5

In my .emacs conf file, I've got this function that adds a hook to set the compile-command based on the mode. It looks something like,

(defun set-compile-cmd (mode-hook cmd)
  (add-hook mode-hook (lambda () 
    (set (make-local-variable 'compile-command) cmd))))

But I get an error that says value of symbol cmd is void. Shouldn't cmd exist in the scope of the lambda as well?

11

No, it shouldn't, if you use dynamic binding. Here are two choices (alternatives) that can help:

  1. Use lexical binding. Set variable lexical-binding for the file.
  2. Use dynamic binding (what you are doing now, no doubt), but also substitute the value of the variable cmd for the variable cmd in the lambda body. You can do this only if the function body of the lambda does not actually need cmd to be a variable when it is invoked and can get by with just its value (its value at the time the function is added to the hook).

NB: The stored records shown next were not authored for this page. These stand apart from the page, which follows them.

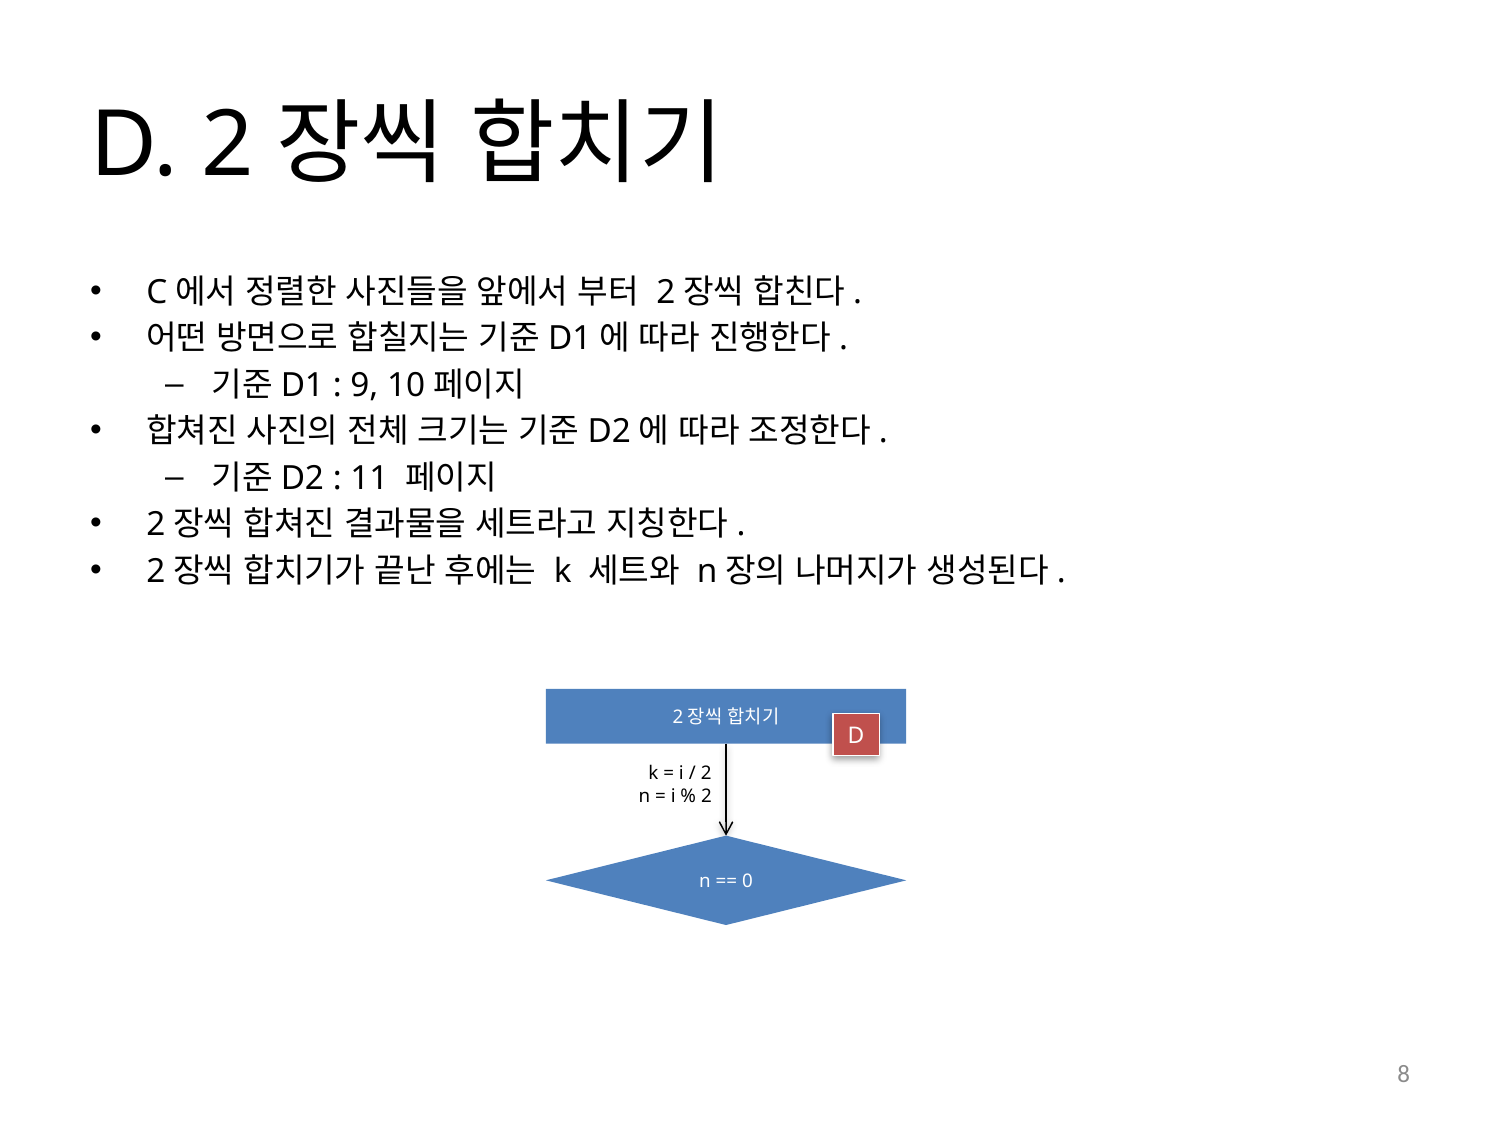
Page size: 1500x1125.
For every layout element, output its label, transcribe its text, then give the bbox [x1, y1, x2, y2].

text_box k = i / 2 n = i % 2 [623, 753, 721, 814]
slide_number 8 [1074, 1042, 1425, 1103]
text_box 2장씩 합치기 [544, 687, 908, 746]
list C에서 정렬한 사진들을 앞에서 부터 2장씩 합친다. 어떤 방면으로 합칠지는 기준D1에 따라 진행한다. 기준D1 : 9, 10페이지 합쳐진 사진의 전체 크기는 기준D2에 따라 조정한다. 기준D2 : 11 페이지 2장씩 합쳐진 결과물을 세트라고 지칭한다. 2장씩 합치기가 끝난 후에는 k 세트와 n장의 나머지가 생성된다. [75, 262, 1425, 667]
text_box D [830, 710, 882, 759]
text_box n == 0 [543, 834, 909, 928]
title D. 2장씩 합치기 [75, 45, 1425, 233]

For #1, see node Using Lexical Binding in the Elisp manual. Essentially, you'll have to add -*- lexical-binding: t; -*- to the end of the first line of the file.

For #2, you do this:

(add-hook mode-hook `(lambda () (set (make-local-variable 'compile-command) ',cmd))))

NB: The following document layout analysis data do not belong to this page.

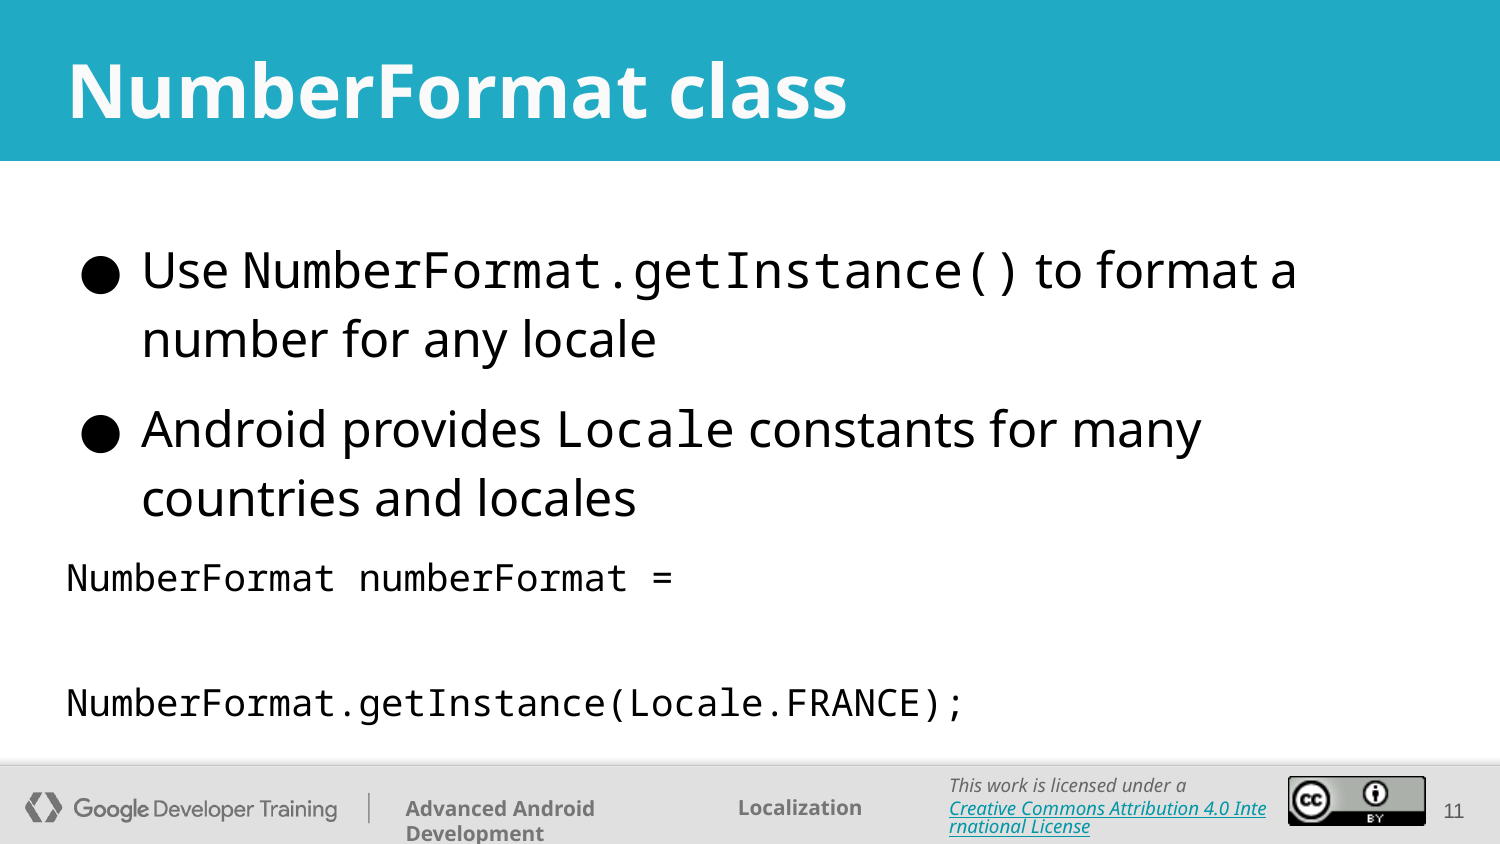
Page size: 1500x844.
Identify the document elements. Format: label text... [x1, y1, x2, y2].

title NumberFormat class [51, 28, 1449, 122]
list Use NumberFormat.getInstance() to format a number for any locale Android provides Locale constants for many countries and locales NumberFormat numberFormat = NumberFormat.getInstance(Locale.FRANCE); [51, 214, 1390, 758]
picture [0, 161, 1500, 844]
slide_number ‹#› [1389, 777, 1480, 842]
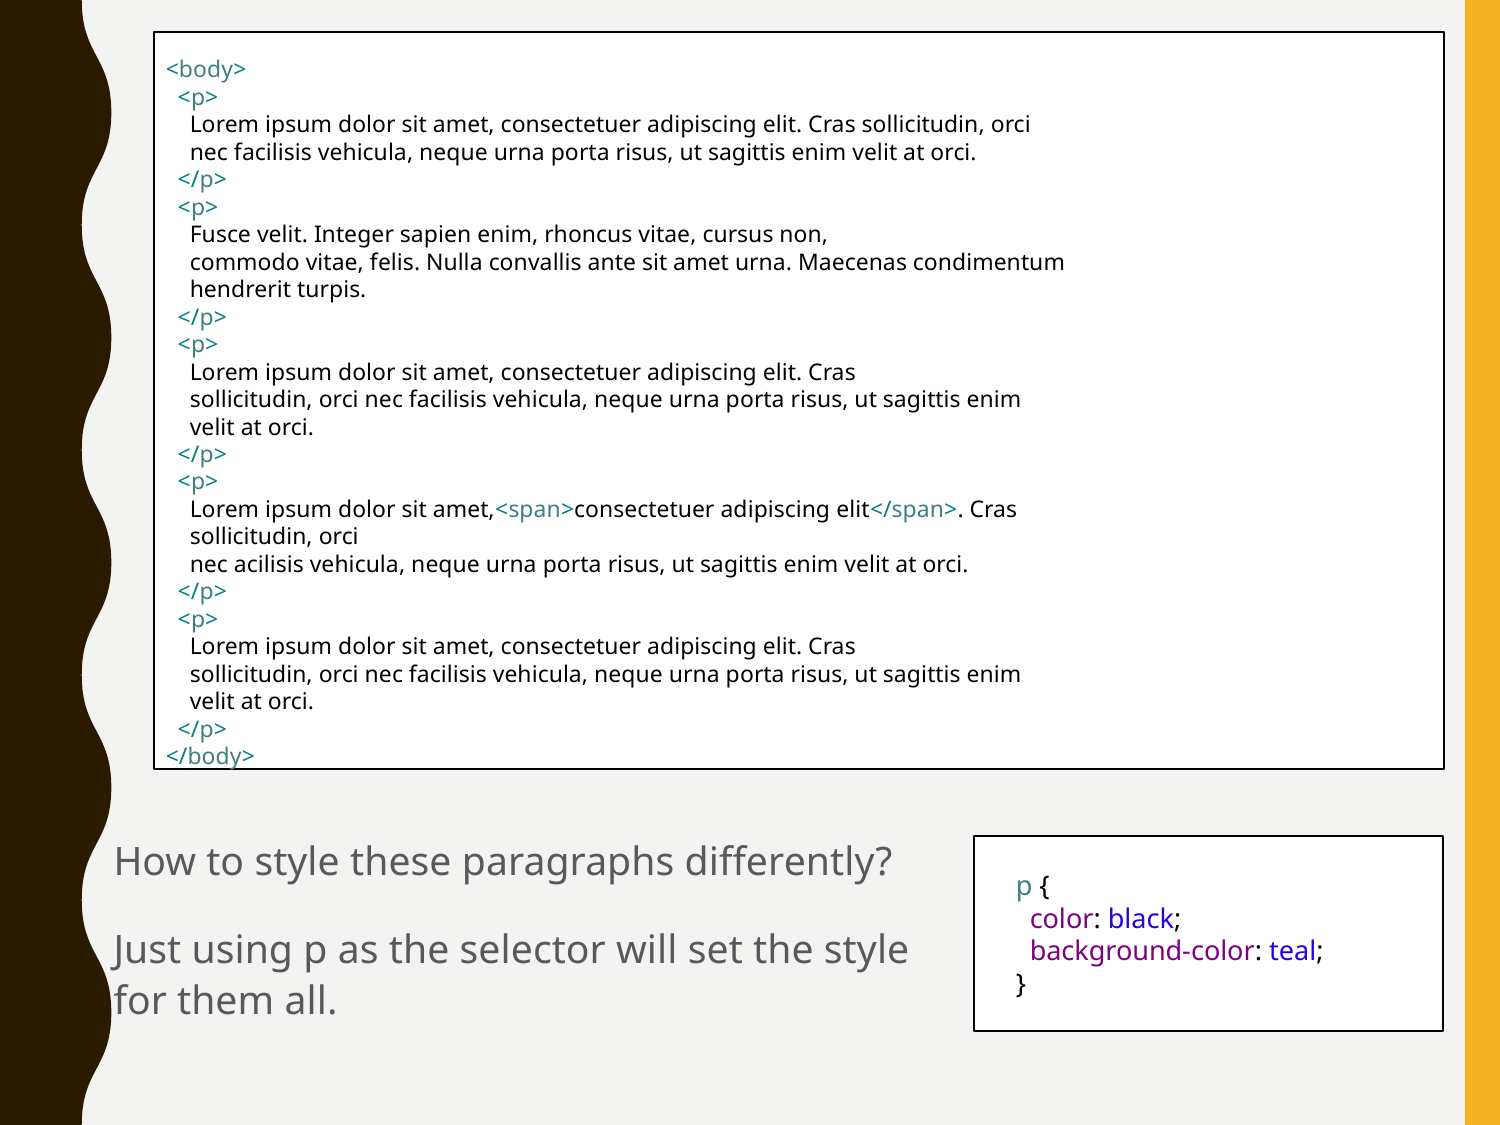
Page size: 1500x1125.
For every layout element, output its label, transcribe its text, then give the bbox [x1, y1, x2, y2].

list How to style these paragraphs differently? Just using p as the selector will set the style for them all. [60, 824, 962, 1031]
text_box p { color: black; background-color: teal; } [973, 835, 1444, 1032]
text_box <body> <p> Lorem ipsum dolor sit amet, consectetuer adipiscing elit. Cras sollicitudin, orci nec facilisis vehicula, neque urna porta risus, ut sagittis enim velit at orci. </p> <p> Fusce velit. Integer sapien enim, rhoncus vitae, cursus non, commodo vitae, felis. Nulla convallis ante sit amet urna. Maecenas condimentum hendrerit turpis. </p> <p> Lorem ipsum dolor sit amet, consectetuer adipiscing elit. Cras sollicitudin, orci nec facilisis vehicula, neque urna porta risus, ut sagittis enim velit at orci. </p> <p> Lorem ipsum dolor sit amet,<span>consectetuer adipiscing elit</span>. Cras sollicitudin, orci nec acilisis vehicula, neque urna porta risus, ut sagittis enim velit at orci. </p> <p> Lorem ipsum dolor sit amet, consectetuer adipiscing elit. Cras sollicitudin, orci nec facilisis vehicula, neque urna porta risus, ut sagittis enim velit at orci. </p> </body> [153, 31, 1445, 770]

For information about this, see node Backquote in the Elisp manual.

In the case of #2, what is added to the hook is a textual lambda expression. It is interpreted (and so invoked) as a function only when the hook is run.

In the case of #1, the function (a closure, actually) corresponding to the lambda expression is interpreted as (understood to be) a function when it is added to the hook, and it can thus even be byte-compiled.

The closure contains a variable binding of cmd to the value it had when the function was added to the hook), as part of the function code (compiled or not).

This means that when that function is invoked any code that it runs has access to cmd as a variable at that time (not just a value). If you don't really need a variable cmd at that time and a value will do, and if you don't care about byte-compiling the lambda code, then #1 is typically adequate.